The organization did have to play some musical chairs with Draft picks. The Yankees forfeited one first-round pick to the Angels for the signing of Mark Teixeira, but they gained one for not signing 2008 first-round pick Gerrit Cole. The same thing happened in the second round, losing a pick for signing CC Sabathia, and gaining one for not signing 2008 draftee Scott Bittle. They also did not have a third-round pick due to the free-agent signing of A.J. Burnett.

Top five picks

1. Slade Heathcott, OF: Heathcott signed very close to the deadline, so he got just three games of pro action under his belt (He went 1-for-10 in the Gulf Coast League). He has all five tools with about as much upside as anyone the Yankees have drafted in recent years.

2. J.R. Murphy, C: The high school backstop out of Florida got into just nine Gulf Coast League games, but he made a good first impression by going 11-for-33 (.333) with a homer and seven RBIs. He's got good bat speed and the Yankees think he'll be able to stay as a catcher long-term.

4. Adam Warren, RHP: The North Carolina product was a NY-Penn League All-Star, posting a 1.43 ERA over 12 starts for Staten Island. In 56 2/3 innings, the right-hander allowed 49 hits and 10 walks while striking out 50 batters. He also pitched well in two postseason starts as Staten Island won their fifth New York-Penn League title.

5. Caleb Cotham, RHP: A draft-eligible sophomore out of Vanderbilt, Cotham had knee surgery right after the Draft, but made it back to at least get a few pro innings under his belt.

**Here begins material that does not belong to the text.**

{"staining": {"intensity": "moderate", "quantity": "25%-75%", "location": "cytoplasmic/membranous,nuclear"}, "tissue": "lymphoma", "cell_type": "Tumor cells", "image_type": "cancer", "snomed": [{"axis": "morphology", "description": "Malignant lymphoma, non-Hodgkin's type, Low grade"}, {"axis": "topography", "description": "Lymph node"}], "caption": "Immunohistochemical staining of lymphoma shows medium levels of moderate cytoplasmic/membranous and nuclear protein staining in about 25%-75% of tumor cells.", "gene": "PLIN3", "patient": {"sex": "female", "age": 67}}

He threw eight in total, allowing three runs on seven hits and three walks while striking out 13 batters.

6. Rob Lyerly, 3B: The third baseman out of UNC-Charlotte played in 20 games for Staten Island, hitting .268/.307/.380 in 71 at-bats.

Best of the rest

Staten Island's championship team was full of them. There was ninth-rounder Gavin Brooks, who had a 0.62 ERA and three saves in 30 relief outings. The UCLA product had 48 strikeouts in 43 1/3 innings while holding hitters to a .180 batting average. Outfielder Neil Medchill (11th round) joined Warren on the NY-Penn League All-Star team and hit .278/.350/.551 in 62 games. The outfielder out of Oklahoma State hit 14 homers and drove in 41 runs for Staten Island. He topped the league in homers and slugging percentage. Outfielder Deangelo Mack (13) was also an All-Star for Staten Island, finishing with a .306/.372/.513 line. He also hit .304 in the postseason. ... On a non-Staten Island note, Bryan Mitchell, a 16th-round pick, was lured away from a North Carolina commitment with an above-slot bonus and has a lot of potential.

Fast risers

Warren is the type of advanced arm that could move fairly quickly. Medchill, a left-handed power bat, also might have the chance to advance up the ladder fairly speedily.


The Yankees used their resources to come to terms with many of their early picks in 2009. They signed 14 of their first 15 picks, with only 10th rounder Tyler Lyons not signing on the dotted line. The lefty instead went back to Oklahoma State for his senior season. The Yankees made an interesting selection when they took California high school righty Chad Thompson in the 17th round. He had Tommy John surgery in May and despite early reports that he joined the Yankees, he didn't sign. Overall, New York signed 27 of their 49 picks.

Jonathan Mayo is a reporter for MLB.com. This story was not subject to the approval of Major League Baseball or its clubs.